Tuesday, 25 January 2011

UK education articles

There are so many science journals that no library can afford to subscribe to them all. The internet has the potential to give researchers instant access to all the information they need, but this potential is not exploited because scientific journals still operate a subscription-based model inherited from the days of print publishing.
For centuries, scientists have written up the results of their research and voluntarily submitted them to scientific journals, which publish them and recoup their costs, along with a healthy profit, by charging subscribers. Although scientific articles are now predominantly accessed online, the old model has remained largely unchanged - journal publishers act as gatekeepers to the scientific literature.
For the past few years, however, change has been brewing. The research funders, who spend hundreds of millions of pounds each year on scientific research in the first place, have grown impatient with traditional publishers, who take an exclusive license to all the research findings that are published in their journals and then sell limited access back to the scientific community.

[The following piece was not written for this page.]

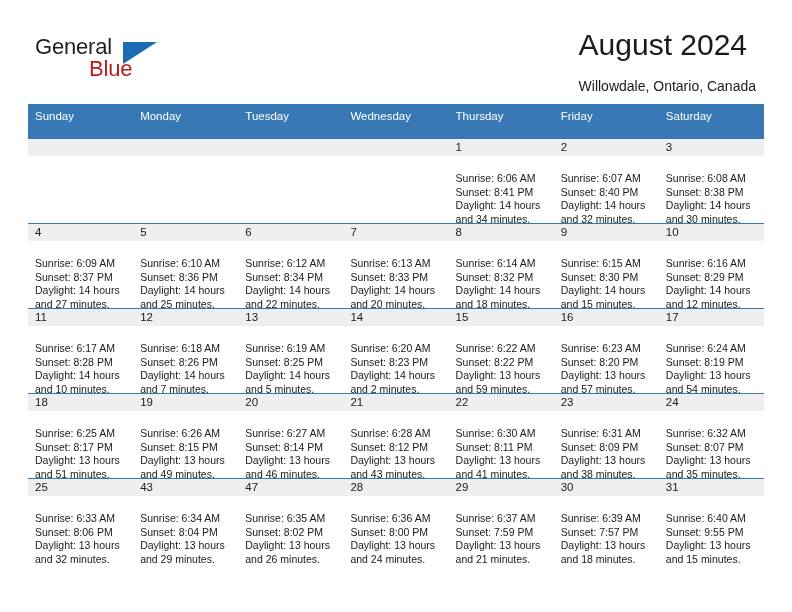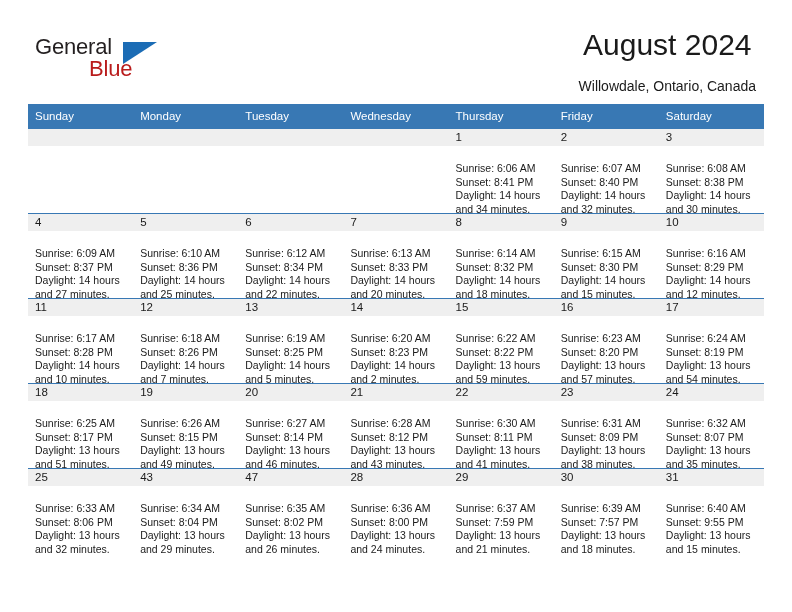"August 2024" .title-block { text-align: center -> left }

Funders realise that the scientific literature represents a distillation of the knowledge that has been obtained at huge expense through the research they have paid for. The literature is an extremely valuable resource, so why should they surrender control of it to publishers who are responsible only for the final stage of the process? In many cases, funders do not even have full access to the research they themselves have funded: a recent study found that fewer than half of the articles resulting from NHS research grants ends up accessible online to NHS employees.
Scientists, too, want as many people as possible to see their research, since the wider the readership, the greater the impact the research will have and the more it will benefit their career. More and more of them have been choosing to publish their research in new "open access" journals.